A Ruby gem for preprocessing mRNA reads from Illumina sequencing.
Caveat: currently only works with paired reads.
The input is file containing one line per fastq file with 4 fields separated by commas. The 5 columns are:
- Experiment name
- Filename, preferably absoluate location not relative
- Repetition. The sample number (Integer)
- Type. This could be tissue name or cell type etc (String)

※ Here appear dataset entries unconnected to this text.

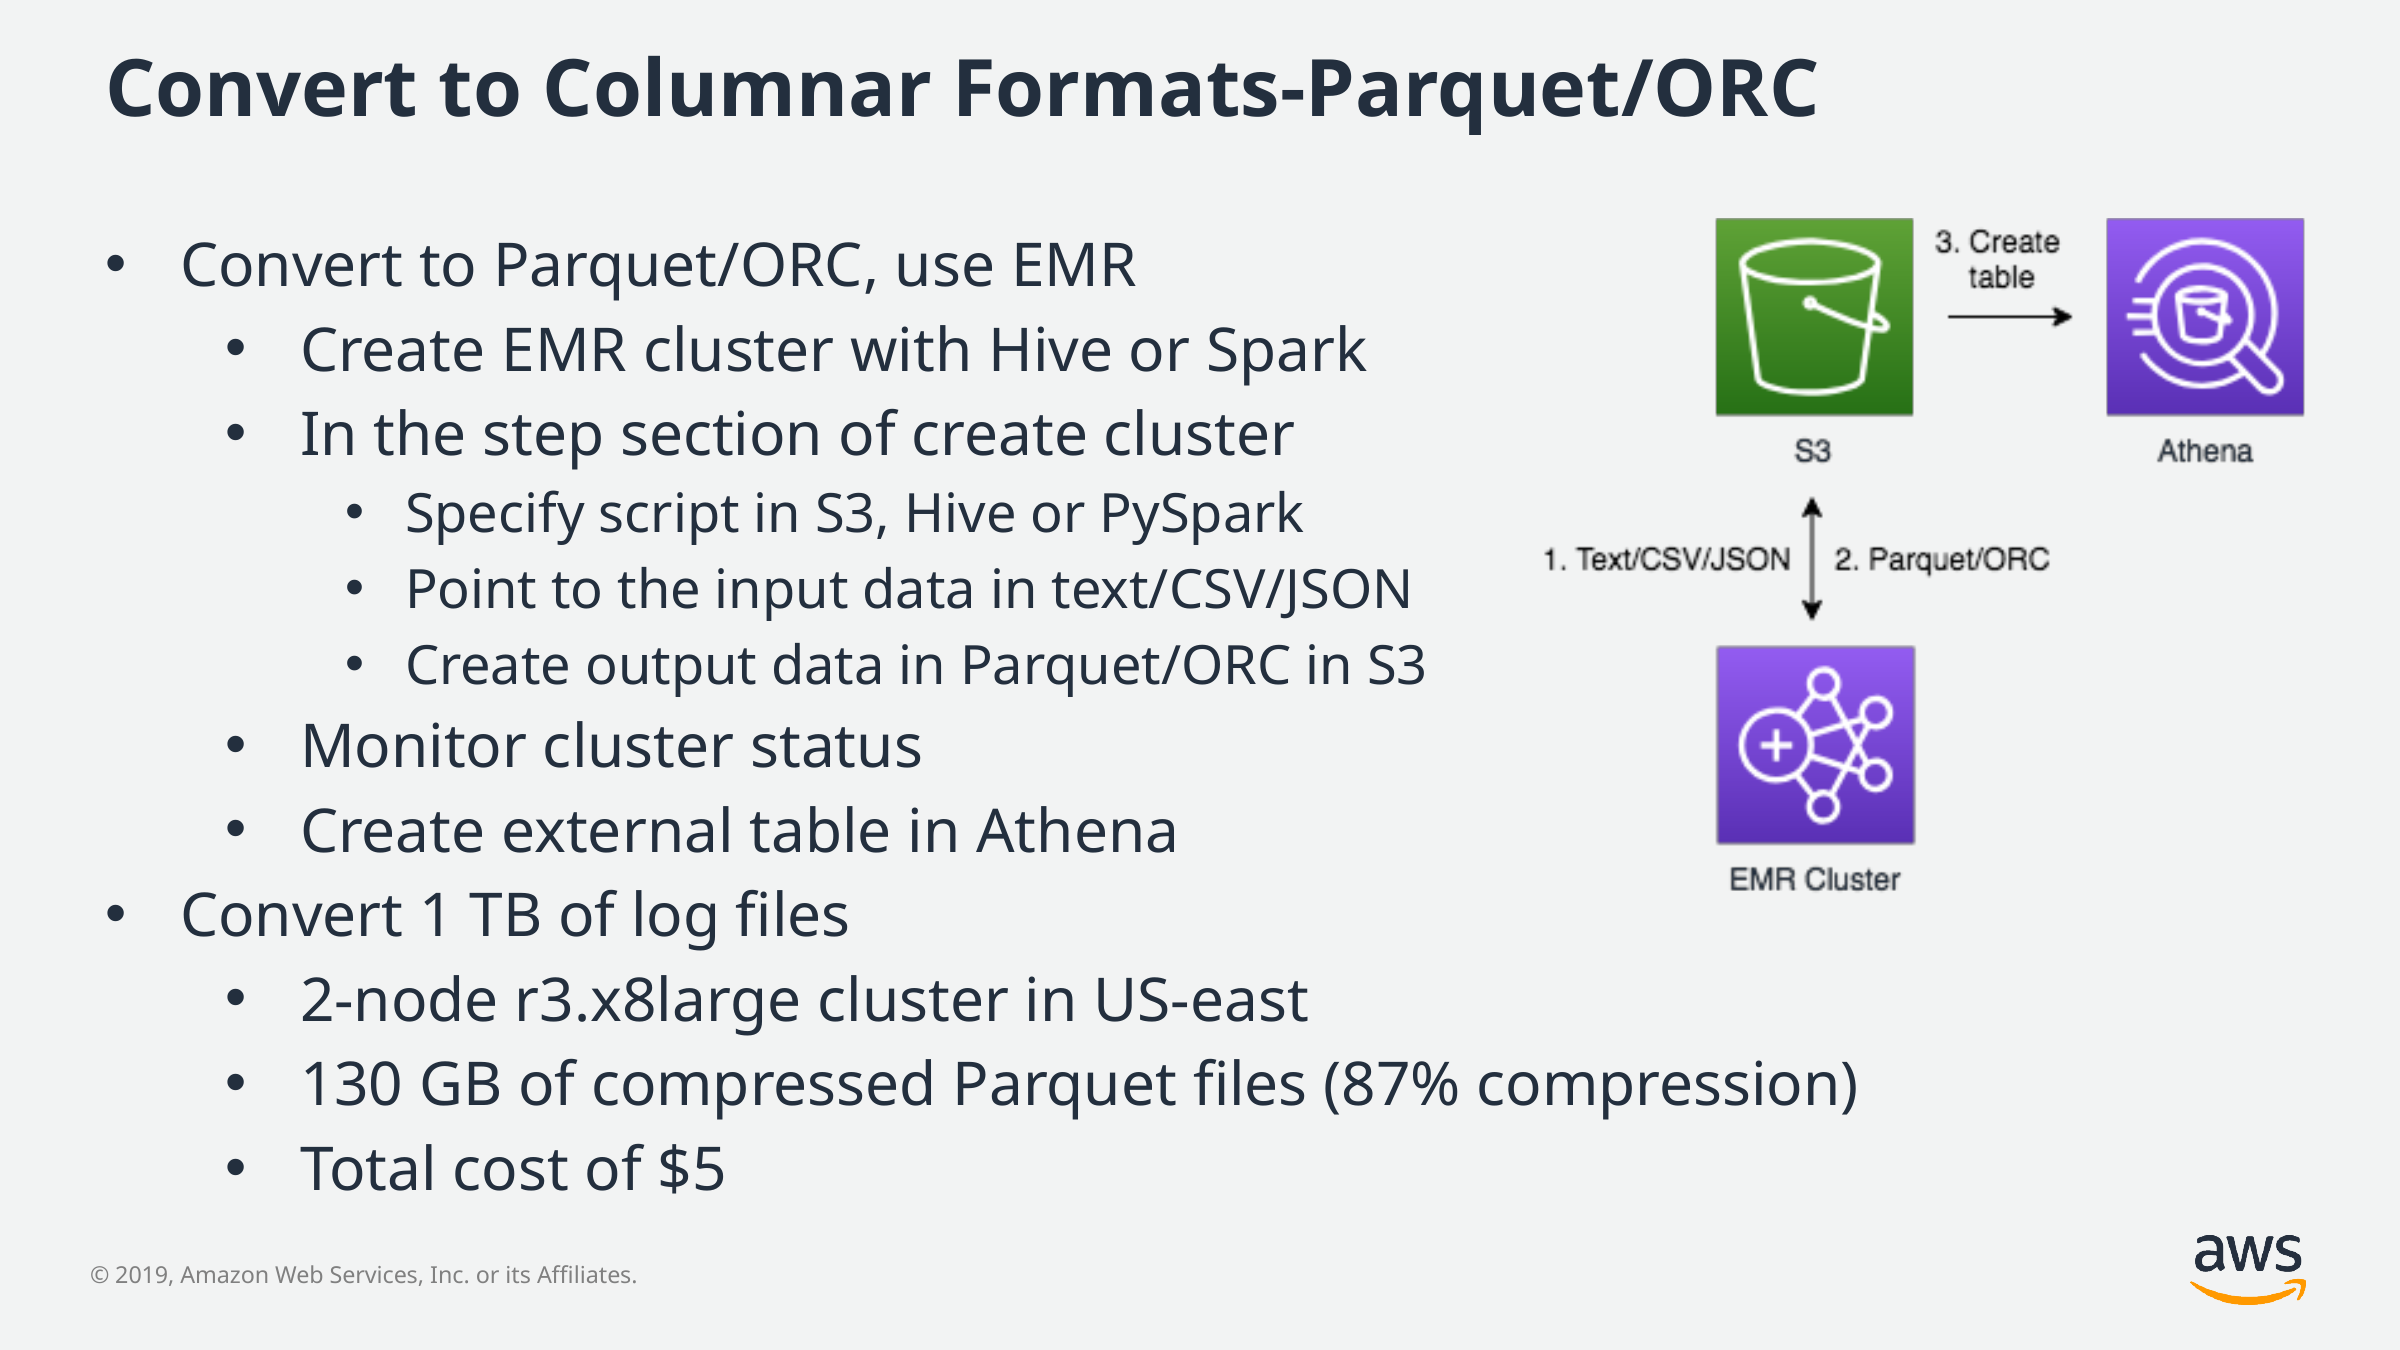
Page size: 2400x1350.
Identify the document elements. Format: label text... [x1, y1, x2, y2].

list Convert to Parquet/ORC, use EMR Create EMR cluster with Hive or Spark In the step section of create cluster Specify script in S3, Hive or PySpark Point to the input data in text/CSV/JSON Create output data in Parquet/ORC in S3 Monitor cluster status Create external table in Athena Convert 1 TB of log files 2-node r3.x8large cluster in US-east 130 GB of compressed Parquet files (87% compression) Total cost of $5 [90, 218, 2307, 1152]
picture [2190, 1235, 2306, 1305]
title Convert to Columnar Formats-Parquet/ORC [90, 30, 2307, 174]
picture [1538, 218, 2308, 897]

- Pair. Either 1 or 2 for which file in the pair (Integer)
For example:
rice,/home/chris/documents/rice/rice_BS_1_1.fq,1,BS,1
rice,/home/chris/documents/rice/rice_BS_1_2.fq,1,BS,2
rice,/home/chris/documents/rice/rice_BS_2_1.fq,2,BS,1
rice,/home/chris/documents/rice/rice_BS_2_2.fq,2,BS,2
rice,/home/chris/documents/rice/rice_M_1_1.fq,1,M,1
rice,/home/chris/documents/rice/rice_M_1_2.fq,1,M,2
rice,/home/chris/documents/rice/rice_M_2_1.fq,2,M,1
rice,/home/chris/documents/rice/rice_M_2_2.fq,2,M,2
Currently only paired reads are supported.
From the command line
preprocess --input <input> --output <output> --threads <t> --memory <m>
for example:
preprocess --input data --output ~/rice/output --threads 8 --memory 20 --verbose
or
preprocess --left reads_1.fq --right reads_2.fq --output ~/rice/output --threads 8 --memory 20 --verbose --trimmer none --correction hammer
- Ruby (at least version 2.0.0)
- Java (at least version 1.7.0_55)
- Khmer (normalise-by-median.py)
- SPAdes (automatically downloaded if not already installed)

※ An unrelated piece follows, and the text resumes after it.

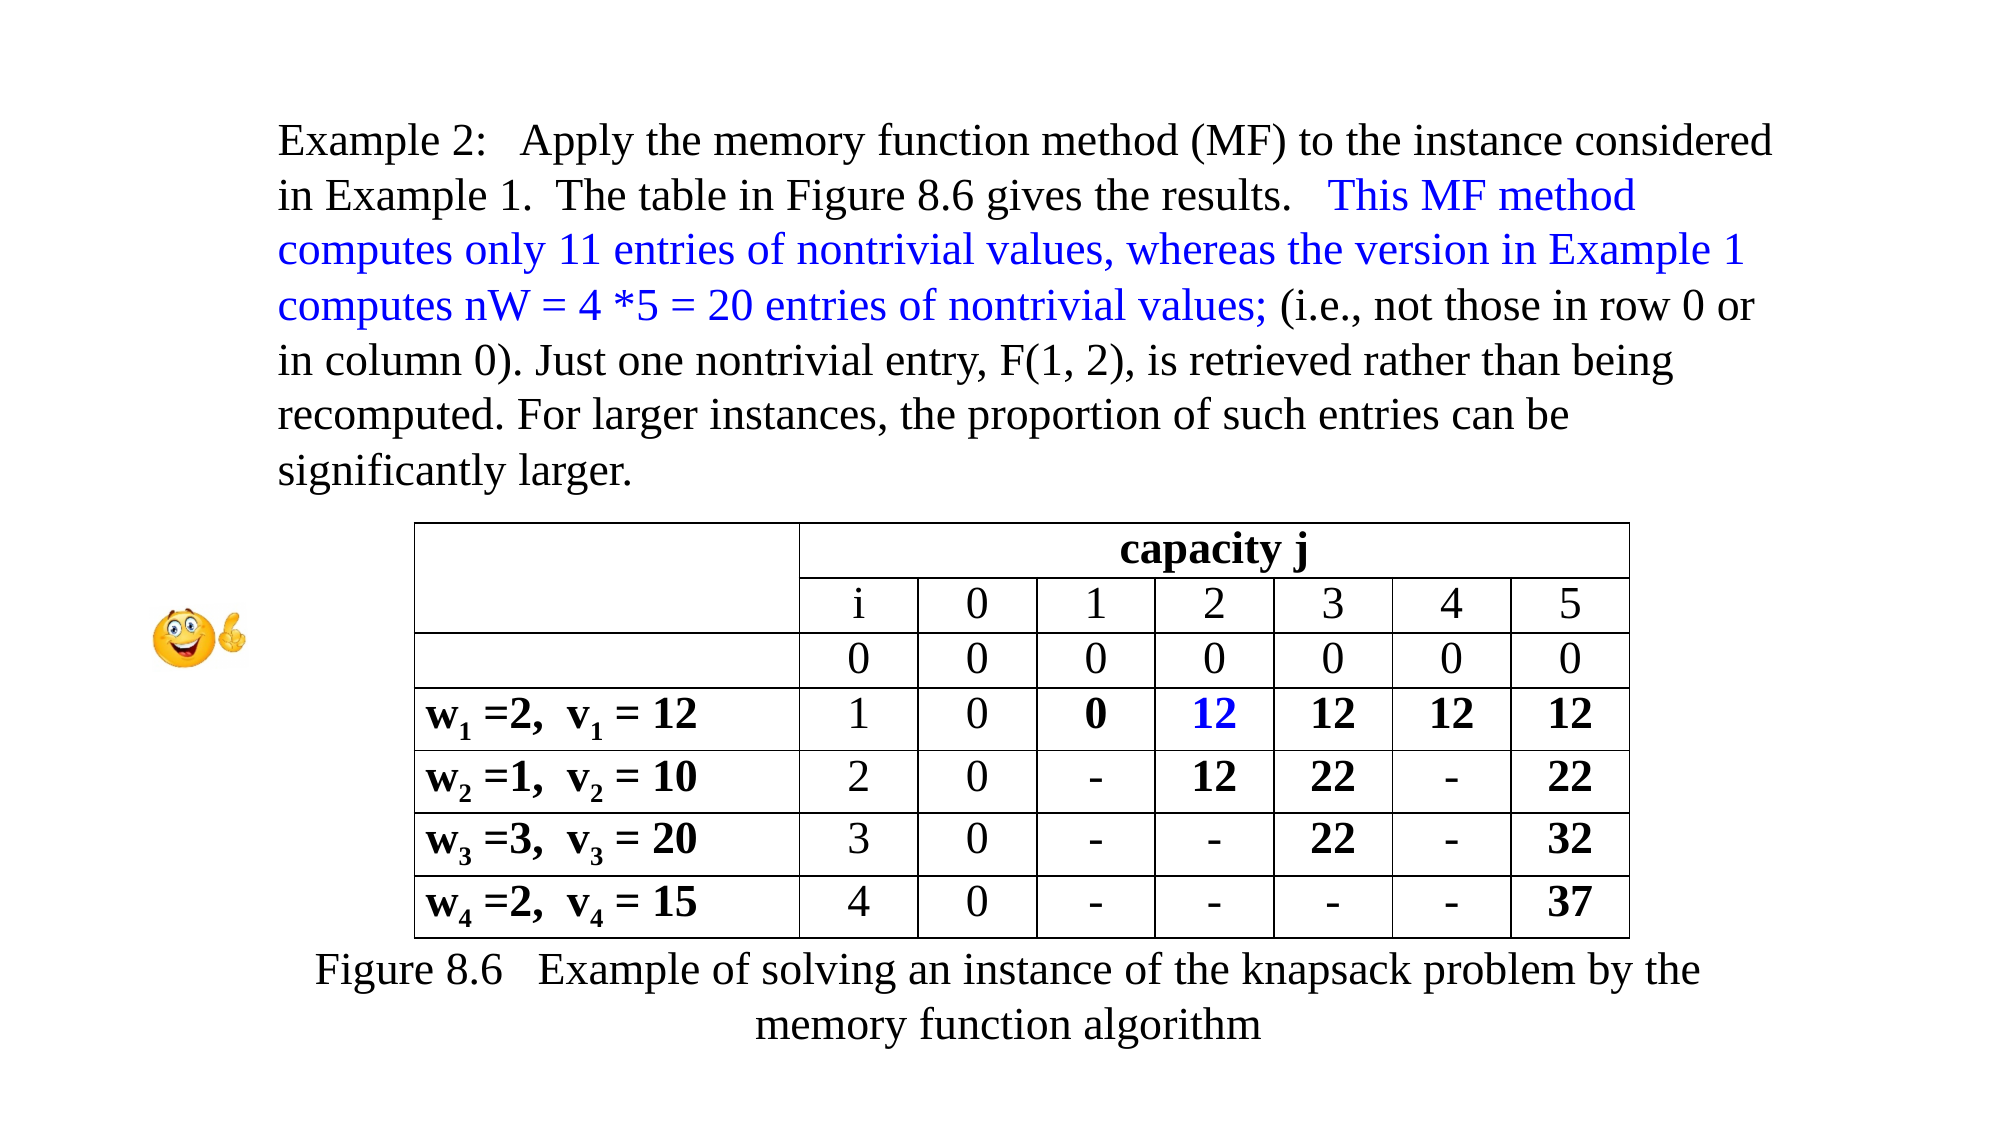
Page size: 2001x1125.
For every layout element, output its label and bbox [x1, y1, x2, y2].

- trimmomatic (jar file (automatically downloaded)
- bbmap (automatically downloaded if not already installed)
- skewer (automatically downloaded if not already installed)
- facs (automatically downloaded if not already installed)

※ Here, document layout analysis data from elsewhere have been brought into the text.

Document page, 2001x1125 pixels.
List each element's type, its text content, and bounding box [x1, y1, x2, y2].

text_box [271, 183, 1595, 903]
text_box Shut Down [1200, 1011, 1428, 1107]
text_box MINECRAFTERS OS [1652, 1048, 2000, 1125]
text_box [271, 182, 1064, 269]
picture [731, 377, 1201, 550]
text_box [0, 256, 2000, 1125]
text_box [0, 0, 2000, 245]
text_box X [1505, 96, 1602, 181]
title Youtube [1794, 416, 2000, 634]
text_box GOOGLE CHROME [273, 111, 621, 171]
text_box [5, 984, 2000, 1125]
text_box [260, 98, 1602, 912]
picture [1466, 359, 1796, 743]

We recommend using the RVM to install Ruby. Installing with sudo
can cause problems with certain gems.
Just run this to install the latest version of the RVM and Ruby
\curl -sSL https://get.rvm.io | bash -s stable --ruby
Then to install Preprocessor
git clone [email protected]:cboursnell/preprocess.git
cd preprocess
gem build *spec
gem install *gem
If you choose to use Khmer for digital normalisation you can install it using the python package manager pip. First get the python development libraries and pip
sudo apt-get install python2.7-dev python-virtualenv python-pip gcc
Then
pip install khmer
This might have to be run using sudo
. This might not work at all... python package management is ... fraught. (https://twitter.com/gardaud/status/357638468572151808)
BayesHammer is automatically installed when the program is run.
If you choose to use BayesHammer for read error correction it is included in the SPAdes assembler. The compiled binaries can be downloaded:
wget http://spades.bioinf.spbau.ru/release3.5.0/SPAdes-3.5.0-Linux.tar.gz
tar -xzf SPAdes-3.5.0-Linux.tar.gz
bbmap is automatically installed when the program is run.
skewer is automatically installed when the program is run.